## Directive 1
In the text on air-tight ceramic containers, which materials does the first technique use for the metal cover member?

## Text section
1. Field of the Invention
The present invention relates to a method of manufacturing an air-tight ceramic container and a method of manufacturing a vacuum interrupter using the air-tight ceramic container.
2. Description of the Prior Art
A ceramic is an insulative material having a good heat-resistance and hence is used as a material for various electrical parts. On example is an air-tight container used in an electrical part such as a vacuum interrupter. Such an air-tight container is used in such a manner that its interior is maintained in a vacuum state or filled with an inert gas. Therefore, in order to maintain such an internal atmosphere, an air-tight property must be strictly maintained.
As shown in FIG. 1A, a conventional airtight ceramic container has a structure in which opening end faces of ceramic tubular member 1 are shielded by metal cover members 2. In manufacturing such an air-tight ceramic container, the opening end faces of ceramic tubular member 1 is metallized, then metal cover members 2 is bonded thereon by brazing. In this conventional method, since a coefficient of thermal expansion of ceramic tubular member 1 differs from that of each metal cover member 2, a thermal stress is generated at a bonding portion when the portion is cooled after being heated upon brazing. When the thermal stress is large, cracks are generated in ceramic tubular member 1, and no sufficient air-tight property can be obtained. Therefore, the following techniques have been proposed to reduce the thermal stress and prevent generation of cracks.
According to a first technique, a metal having a small coefficient of thermal expansion such as Mo or W or an alloy having a small coefficient of thermal expansion such as invar or Kovar is used for the metal cover member.

## Directive 2
From the listing, reproduce everything from the line containing "# discord server: https://discord.gg/ranls" down to the line containing "last updated 3/12/25", including both of those lines.

Saved entries:
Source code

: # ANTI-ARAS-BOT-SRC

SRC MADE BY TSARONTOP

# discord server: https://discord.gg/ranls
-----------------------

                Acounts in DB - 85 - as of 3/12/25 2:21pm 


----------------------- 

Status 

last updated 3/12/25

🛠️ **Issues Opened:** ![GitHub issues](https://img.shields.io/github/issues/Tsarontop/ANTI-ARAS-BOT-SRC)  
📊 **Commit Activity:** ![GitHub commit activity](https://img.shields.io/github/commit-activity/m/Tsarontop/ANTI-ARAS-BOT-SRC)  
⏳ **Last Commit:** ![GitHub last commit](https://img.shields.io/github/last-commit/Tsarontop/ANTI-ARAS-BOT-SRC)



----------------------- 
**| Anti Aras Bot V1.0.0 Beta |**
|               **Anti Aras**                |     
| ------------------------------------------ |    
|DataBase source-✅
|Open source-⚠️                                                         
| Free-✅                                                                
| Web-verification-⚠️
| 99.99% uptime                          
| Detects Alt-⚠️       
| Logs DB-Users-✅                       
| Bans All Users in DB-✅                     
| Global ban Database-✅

## Task answer 1
A metal with a small coefficient of thermal expansion such as Mo or W, or an alloy with a small coefficient of thermal expansion such as invar or Kovar.

## Task answer 2
# discord server: https://discord.gg/ranls
-----------------------

                Acounts in DB - 85 - as of 3/12/25 2:21pm 


----------------------- 

Status 

last updated 3/12/25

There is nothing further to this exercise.